(Recorded data)
==========
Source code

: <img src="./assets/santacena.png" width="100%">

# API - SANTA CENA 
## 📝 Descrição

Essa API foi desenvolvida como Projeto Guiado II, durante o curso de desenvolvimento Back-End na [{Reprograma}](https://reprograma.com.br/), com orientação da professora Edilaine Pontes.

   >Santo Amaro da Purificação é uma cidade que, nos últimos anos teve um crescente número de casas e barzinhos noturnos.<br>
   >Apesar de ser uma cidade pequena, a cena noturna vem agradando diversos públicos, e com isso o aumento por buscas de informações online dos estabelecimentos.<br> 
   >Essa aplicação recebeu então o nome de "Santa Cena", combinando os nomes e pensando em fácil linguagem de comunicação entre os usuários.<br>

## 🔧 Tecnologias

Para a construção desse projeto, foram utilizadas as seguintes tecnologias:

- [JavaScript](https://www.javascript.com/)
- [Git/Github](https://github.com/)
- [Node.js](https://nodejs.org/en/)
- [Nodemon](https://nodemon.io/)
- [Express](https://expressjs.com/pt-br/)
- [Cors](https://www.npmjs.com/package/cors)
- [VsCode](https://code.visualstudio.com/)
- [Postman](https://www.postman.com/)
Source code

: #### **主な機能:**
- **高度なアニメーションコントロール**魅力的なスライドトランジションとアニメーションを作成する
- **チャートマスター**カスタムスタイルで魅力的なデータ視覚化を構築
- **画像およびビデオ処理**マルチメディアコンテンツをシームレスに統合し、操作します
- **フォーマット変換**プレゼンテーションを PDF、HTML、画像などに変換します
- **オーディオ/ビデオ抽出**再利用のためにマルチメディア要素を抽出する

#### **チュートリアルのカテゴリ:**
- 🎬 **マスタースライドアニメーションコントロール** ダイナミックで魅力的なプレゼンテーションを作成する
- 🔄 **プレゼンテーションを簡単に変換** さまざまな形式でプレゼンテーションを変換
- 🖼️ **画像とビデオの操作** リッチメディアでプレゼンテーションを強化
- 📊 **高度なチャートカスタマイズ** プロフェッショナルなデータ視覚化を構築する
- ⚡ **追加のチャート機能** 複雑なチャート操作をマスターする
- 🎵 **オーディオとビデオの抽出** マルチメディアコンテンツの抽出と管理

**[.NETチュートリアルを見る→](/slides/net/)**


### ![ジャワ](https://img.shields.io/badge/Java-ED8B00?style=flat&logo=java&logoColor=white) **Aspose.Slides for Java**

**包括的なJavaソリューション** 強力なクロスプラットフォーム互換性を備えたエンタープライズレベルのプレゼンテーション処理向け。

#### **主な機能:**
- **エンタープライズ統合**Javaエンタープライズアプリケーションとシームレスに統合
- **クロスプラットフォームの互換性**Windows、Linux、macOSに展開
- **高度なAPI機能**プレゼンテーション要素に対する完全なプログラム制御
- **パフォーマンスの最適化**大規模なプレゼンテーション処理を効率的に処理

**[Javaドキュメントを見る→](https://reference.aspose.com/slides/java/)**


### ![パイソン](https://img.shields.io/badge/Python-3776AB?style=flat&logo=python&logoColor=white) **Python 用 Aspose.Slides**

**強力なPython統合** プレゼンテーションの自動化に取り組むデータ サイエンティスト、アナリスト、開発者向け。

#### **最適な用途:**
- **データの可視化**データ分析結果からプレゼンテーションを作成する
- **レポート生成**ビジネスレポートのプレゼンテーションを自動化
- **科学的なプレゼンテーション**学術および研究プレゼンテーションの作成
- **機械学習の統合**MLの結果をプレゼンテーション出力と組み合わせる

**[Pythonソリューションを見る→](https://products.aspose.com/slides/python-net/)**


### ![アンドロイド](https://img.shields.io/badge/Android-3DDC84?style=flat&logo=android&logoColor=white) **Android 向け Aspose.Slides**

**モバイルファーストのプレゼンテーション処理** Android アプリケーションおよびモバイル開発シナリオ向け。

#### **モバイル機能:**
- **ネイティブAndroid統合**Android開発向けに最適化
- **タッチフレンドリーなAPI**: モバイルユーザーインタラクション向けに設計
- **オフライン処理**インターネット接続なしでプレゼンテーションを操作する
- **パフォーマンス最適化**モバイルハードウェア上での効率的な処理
==========
### Exercise directions
Reproduce the records exactly, keeping every line.

### Answer box
Source code

: <img src="./assets/santacena.png" width="100%">

# API - SANTA CENA 
## 📝 Descrição

Essa API foi desenvolvida como Projeto Guiado II, durante o curso de desenvolvimento Back-End na [{Reprograma}](https://reprograma.com.br/), com orientação da professora Edilaine Pontes.

   >Santo Amaro da Purificação é uma cidade que, nos últimos anos teve um crescente número de casas e barzinhos noturnos.<br>
   >Apesar de ser uma cidade pequena, a cena noturna vem agradando diversos públicos, e com isso o aumento por buscas de informações online dos estabelecimentos.<br> 
   >Essa aplicação recebeu então o nome de "Santa Cena", combinando os nomes e pensando em fácil linguagem de comunicação entre os usuários.<br>

## 🔧 Tecnologias

Para a construção desse projeto, foram utilizadas as seguintes tecnologias:

- [JavaScript](https://www.javascript.com/)
- [Git/Github](https://github.com/)
- [Node.js](https://nodejs.org/en/)
- [Nodemon](https://nodemon.io/)
- [Express](https://expressjs.com/pt-br/)
- [Cors](https://www.npmjs.com/package/cors)
- [VsCode](https://code.visualstudio.com/)
- [Postman](https://www.postman.com/)
Source code

: #### **主な機能:**
- **高度なアニメーションコントロール**魅力的なスライドトランジションとアニメーションを作成する
- **チャートマスター**カスタムスタイルで魅力的なデータ視覚化を構築
- **画像およびビデオ処理**マルチメディアコンテンツをシームレスに統合し、操作します
- **フォーマット変換**プレゼンテーションを PDF、HTML、画像などに変換します
- **オーディオ/ビデオ抽出**再利用のためにマルチメディア要素を抽出する

#### **チュートリアルのカテゴリ:**
- 🎬 **マスタースライドアニメーションコントロール** ダイナミックで魅力的なプレゼンテーションを作成する
- 🔄 **プレゼンテーションを簡単に変換** さまざまな形式でプレゼンテーションを変換
- 🖼️ **画像とビデオの操作** リッチメディアでプレゼンテーションを強化
- 📊 **高度なチャートカスタマイズ** プロフェッショナルなデータ視覚化を構築する
- ⚡ **追加のチャート機能** 複雑なチャート操作をマスターする
- 🎵 **オーディオとビデオの抽出** マルチメディアコンテンツの抽出と管理

**[.NETチュートリアルを見る→](/slides/net/)**


### ![ジャワ](https://img.shields.io/badge/Java-ED8B00?style=flat&logo=java&logoColor=white) **Aspose.Slides for Java**

**包括的なJavaソリューション** 強力なクロスプラットフォーム互換性を備えたエンタープライズレベルのプレゼンテーション処理向け。

#### **主な機能:**
- **エンタープライズ統合**Javaエンタープライズアプリケーションとシームレスに統合
- **クロスプラットフォームの互換性**Windows、Linux、macOSに展開
- **高度なAPI機能**プレゼンテーション要素に対する完全なプログラム制御
- **パフォーマンスの最適化**大規模なプレゼンテーション処理を効率的に処理

**[Javaドキュメントを見る→](https://reference.aspose.com/slides/java/)**


### ![パイソン](https://img.shields.io/badge/Python-3776AB?style=flat&logo=python&logoColor=white) **Python 用 Aspose.Slides**

**強力なPython統合** プレゼンテーションの自動化に取り組むデータ サイエンティスト、アナリスト、開発者向け。

#### **最適な用途:**
- **データの可視化**データ分析結果からプレゼンテーションを作成する
- **レポート生成**ビジネスレポートのプレゼンテーションを自動化
- **科学的なプレゼンテーション**学術および研究プレゼンテーションの作成
- **機械学習の統合**MLの結果をプレゼンテーション出力と組み合わせる

**[Pythonソリューションを見る→](https://products.aspose.com/slides/python-net/)**


### ![アンドロイド](https://img.shields.io/badge/Android-3DDC84?style=flat&logo=android&logoColor=white) **Android 向け Aspose.Slides**

**モバイルファーストのプレゼンテーション処理** Android アプリケーションおよびモバイル開発シナリオ向け。

#### **モバイル機能:**
- **ネイティブAndroid統合**Android開発向けに最適化
- **タッチフレンドリーなAPI**: モバイルユーザーインタラクション向けに設計
- **オフライン処理**インターネット接続なしでプレゼンテーションを操作する
- **パフォーマンス最適化**モバイルハードウェア上での効率的な処理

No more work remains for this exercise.